Records for this exercise Block Start
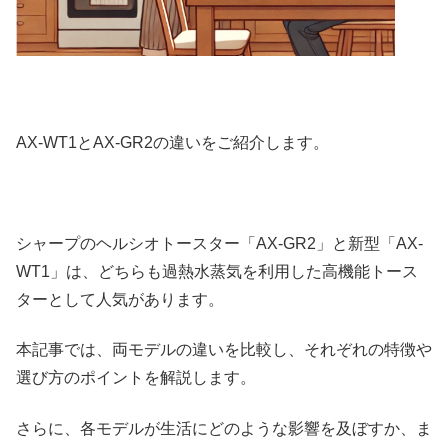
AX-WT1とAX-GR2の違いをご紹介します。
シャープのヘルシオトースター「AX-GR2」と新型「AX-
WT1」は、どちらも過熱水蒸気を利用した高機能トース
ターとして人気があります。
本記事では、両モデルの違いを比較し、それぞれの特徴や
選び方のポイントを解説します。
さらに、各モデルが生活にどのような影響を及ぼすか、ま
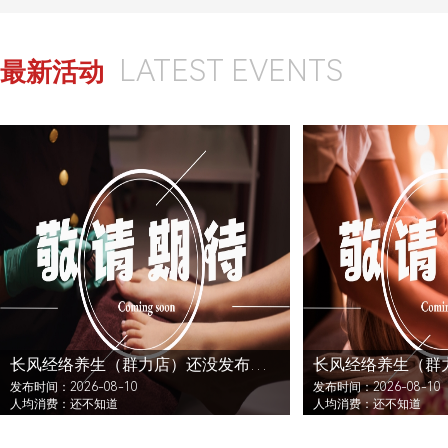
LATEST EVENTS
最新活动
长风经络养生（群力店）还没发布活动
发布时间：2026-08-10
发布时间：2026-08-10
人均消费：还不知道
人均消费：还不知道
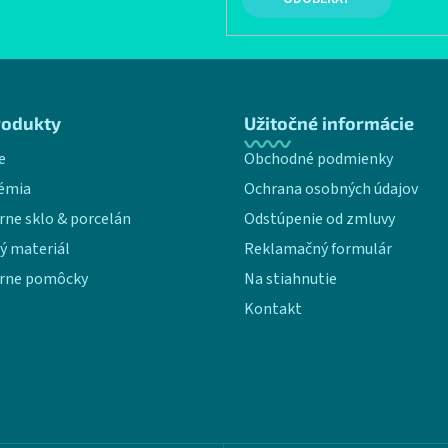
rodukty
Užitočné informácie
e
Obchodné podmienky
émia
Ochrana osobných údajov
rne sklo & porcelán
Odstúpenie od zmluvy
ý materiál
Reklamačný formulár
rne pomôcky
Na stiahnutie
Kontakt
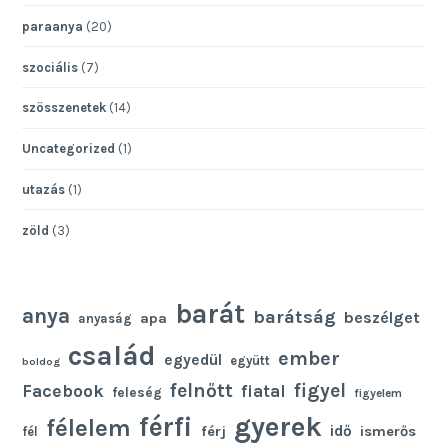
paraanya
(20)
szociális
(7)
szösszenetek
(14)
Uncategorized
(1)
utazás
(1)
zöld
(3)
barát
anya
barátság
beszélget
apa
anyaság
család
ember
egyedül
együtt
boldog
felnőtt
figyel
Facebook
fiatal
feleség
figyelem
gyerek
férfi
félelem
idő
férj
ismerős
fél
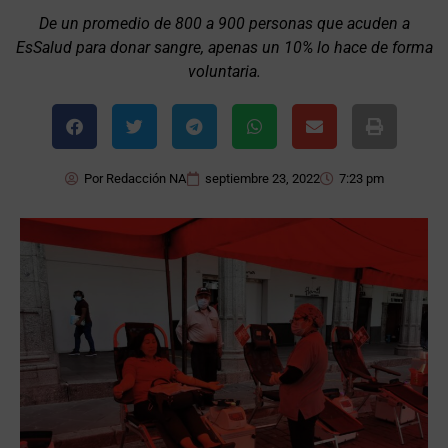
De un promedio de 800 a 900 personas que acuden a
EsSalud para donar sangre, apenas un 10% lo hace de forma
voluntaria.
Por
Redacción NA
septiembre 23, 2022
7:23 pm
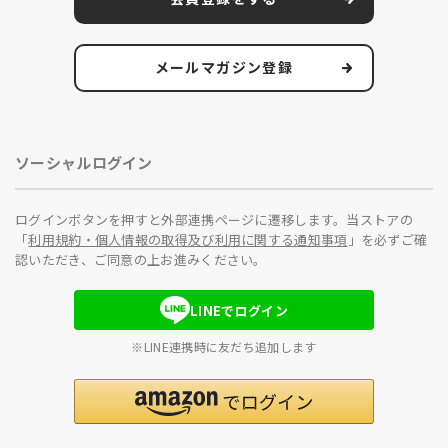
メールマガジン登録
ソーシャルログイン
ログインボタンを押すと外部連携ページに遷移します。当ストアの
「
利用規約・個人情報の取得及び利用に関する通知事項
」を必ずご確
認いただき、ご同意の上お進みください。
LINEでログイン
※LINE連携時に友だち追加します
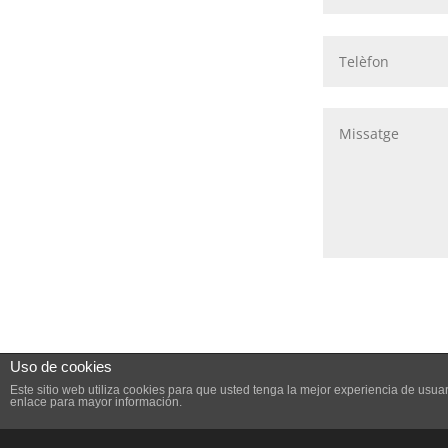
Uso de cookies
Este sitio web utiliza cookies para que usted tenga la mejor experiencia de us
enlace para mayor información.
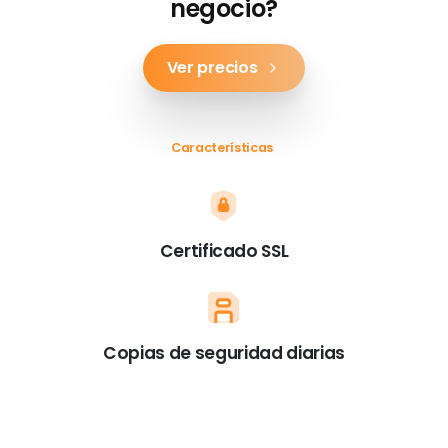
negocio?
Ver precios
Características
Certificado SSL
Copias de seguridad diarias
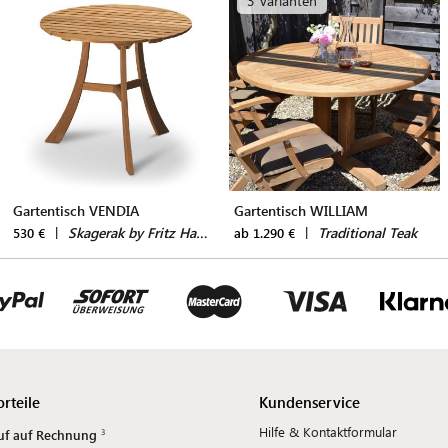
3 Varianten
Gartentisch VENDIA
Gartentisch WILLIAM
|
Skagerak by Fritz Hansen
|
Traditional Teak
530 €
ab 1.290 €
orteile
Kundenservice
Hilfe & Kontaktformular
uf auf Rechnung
Records for this exercise Block End
● **Instructions for the task**:
Copy every line of text in the records above word for word, and omit the pictures from your answer.

● **Answer to the exercise**:
AX-WT1とAX-GR2の違いをご紹介します。
シャープのヘルシオトースター「AX-GR2」と新型「AX-
WT1」は、どちらも過熱水蒸気を利用した高機能トース
ターとして人気があります。
本記事では、両モデルの違いを比較し、それぞれの特徴や
選び方のポイントを解説します。
さらに、各モデルが生活にどのような影響を及ぼすか、ま
LATEST EVENTS
最新活动
长风经络养生（群力店）还没发布活动
发布时间：2026-08-10
发布时间：2026-08-10
人均消费：还不知道
人均消费：还不知道
rodukty
Užitočné informácie
e
Obchodné podmienky
émia
Ochrana osobných údajov
rne sklo & porcelán
Odstúpenie od zmluvy
ý materiál
Reklamačný formulár
rne pomôcky
Na stiahnutie
Kontakt
paraanya
(20)
szociális
(7)
szösszenetek
(14)
Uncategorized
(1)
utazás
(1)
zöld
(3)
barát
anya
barátság
beszélget
apa
anyaság
család
ember
egyedül
együtt
boldog
felnőtt
figyel
Facebook
fiatal
feleség
figyelem
gyerek
férfi
félelem
idő
férj
ismerős
fél
De un promedio de 800 a 900 personas que acuden a
EsSalud para donar sangre, apenas un 10% lo hace de forma
voluntaria.
Por
Redacción NA
septiembre 23, 2022
7:23 pm
メールマガジン登録
ソーシャルログイン
ログインボタンを押すと外部連携ページに遷移します。当ストアの
「
利用規約・個人情報の取得及び利用に関する通知事項
」を必ずご確
認いただき、ご同意の上お進みください。
LINEでログイン
※LINE連携時に友だち追加します
Uso de cookies
Este sitio web utiliza cookies para que usted tenga la mejor experiencia de us
enlace para mayor información.
negocio?
Ver precios
Características
Certificado SSL
Copias de seguridad diarias
3 Varianten
Gartentisch VENDIA
Gartentisch WILLIAM
|
Skagerak by Fritz Hansen
|
Traditional Teak
530 €
ab 1.290 €
orteile
Kundenservice
Hilfe & Kontaktformular
uf auf Rechnung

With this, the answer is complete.